Change Cell Color Depending Upon Cell Value
What if we want to perform some UI logic where certain values are shown in different colors? That’s easy to do with some custom code on the control itself. On the BrowseContacts screen, select ‘Phone’ and click ‘Edit PostRender Code’. For this example, let’s change the cell color for phone numbers that have ‘123’ as the area code.
Copy the following code in Phone_postRender method.
myapp.BrowseContacts.Phone_postRender = function (element, contentItem) {// Write code here.if (contentItem.value && contentItem.value.substring(0, 3) == "123") { $(element).closest("td").css("background-color", "yellow"); } };
This is what the screen looks like after these changes.

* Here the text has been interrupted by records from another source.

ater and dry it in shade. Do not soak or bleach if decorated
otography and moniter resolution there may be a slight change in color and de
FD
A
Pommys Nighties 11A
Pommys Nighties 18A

Keyboard Navigation and Accessibility
The Table control has built in keyboard navigation to make this easy for your users. Each row on the Table can be easily navigated to, by using the arrow keys on a keyboard. Once the focus is on a Table control, press UP/DOWN arrow keys to navigate across various rows. While pressing DOWN arrow, the table progressively loads and displays additional rows of the table. Pressing ENTER or SPACEBAR will trigger the tap action.
Accessibility features are also important when running apps. Screen readers will read through the table in a logical and clear manner in both standard and reflow mode and the Table control is also designed to work great on high contrast systems.
Wrap Up
The Table control was added to LightSwitch in Visual Studio 2013 in response to direct feedback from you! Download Visual Studio 2013 RC and give it a spin.